• _Objective a_
In the forum thread about the cost of King Kong, what average amount did Forbes say Hollywood spent per film in 2004?

*** Text section

# Cost of KONG



## RAXL (Jul 9, 2004)

A new version of "King Kong" to be released for the holiday season, from New Zealand director Peter Jackson, is reportedly the sixth most expensive film in Hollywood history. The adventures of the giant gorilla are shown through special effects costing 207 million dollars, compared with the 10 million dollars, in today's money, spent on the original by Merian Cooper in 1933, according to the New York-based business magazine Forbes. 

Forbes said Hollywood spent an average of 64 million dollars per film in 2004. 

The most expensive ever was "Cleopatra," with Elizabeth Taylor and Richard Burton, directed by Joseph Mankiewicz in 1963, for 286.4 million dollars (in 2005 money). 

Second was "Titanic," by James Cameron (1997) for 247 million dollars. 

Two years later, "Waterworld," directed by Kevin Costner, cost 229 million dollars. 

And "Terminator 3," the latest film starring Arnold Schwarzenegger before he become California governor, cost 216 million dollars in 2003. 

"Spider-Man 2" was made in 2004 for 210 million dollars, "Wild Wild West" with Will Smith for 203.8 million dollars in 1999 and "Speed 2" in 1997, cost 198.8 US dollars. 






Speed 2?!?! :googly: :googly: WTF?!:xbones:


----------



## Dr Morbius (Sep 21, 2004)

Sandra Bullock...

Hmm..

I can't reply on that..I had no idea..

I 

I...am speechless.


----------



## Sinister (Apr 18, 2004)

After his many failures at the box office, I wonder how much studios are willing to pay Mr. Costner for his services now?

Oh, just got back from watching *King Kong.* I'm telling you that it is an experience. I truly felt sorry for the poor creature and had no sympathy at all for the people he was laying the smack down on in New York City. They all deserved it to a man. The effects were great and this is something coming from me when it comes to CGI. There were a few spots that it really didn't work (the part where Anne Darrow was kidnapped by the Aboriginal Natives is the most notable. I feel safe giving away this mild spoiler, because everyone should have seen the original and know what happened, if not then shame, shame.) Great scenes featuring Kong fighting various dino's and re-vamps of well known scenes were very well done. I give it a four out of a possible five stars. Definitely worth the three ass numbing hours we had to sit and watch it.


----------



## RAXL (Jul 9, 2004)

Looks like our pal Sinister might be the ONLY one who dug KONG. This is from Foxnews.



'King Kong' Bombing Big Time at Box Office

What's happened? Peter Jackson's "King Kong" — a three-hour, $300 million extravaganza that wowed advance screening audiences — is a catastrophe in the making.

On Thursday, Kong's take was a measly $6,295,755 — off $35.5 from Wednesday's weak $9,755,745 opening day. Kong ranks now as the 21st best Wednesday opening ever — a dubious distinction.

Something is certainly wrong. It could be the movie's daunting length, or even a slow middle section that would have benefited from cutting. The leads are all solid actors — Naomi Watts, Adrien Brody, Jack Black — but none of them is a star attraction. That might be the trouble, but I doubt it.

******

• _Objective b_
Copy every line of the records below word for word, leaving the pictures out.

*** Supplied information

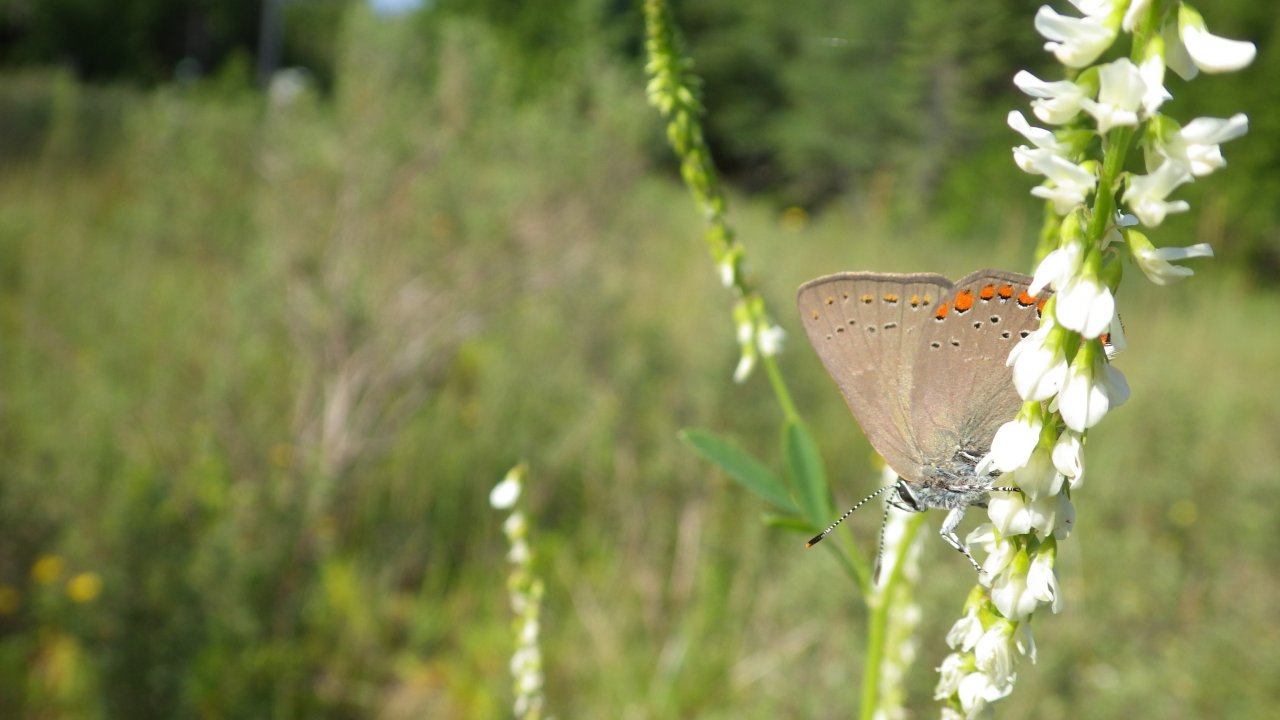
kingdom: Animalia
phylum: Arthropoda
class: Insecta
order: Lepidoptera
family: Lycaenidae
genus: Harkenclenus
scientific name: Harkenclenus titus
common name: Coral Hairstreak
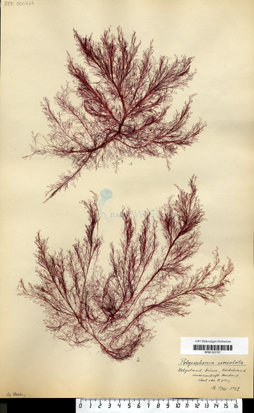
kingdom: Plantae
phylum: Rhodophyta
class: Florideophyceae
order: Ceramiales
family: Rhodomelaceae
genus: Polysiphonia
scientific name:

******

• _Exercise output a_
64 million dollars

• _Exercise output b_
kingdom: Animalia
phylum: Arthropoda
class: Insecta
order: Lepidoptera
family: Lycaenidae
genus: Harkenclenus
scientific name: Harkenclenus titus
common name: Coral Hairstreak
kingdom: Plantae
phylum: Rhodophyta
class: Florideophyceae
order: Ceramiales
family: Rhodomelaceae
genus: Polysiphonia
scientific name:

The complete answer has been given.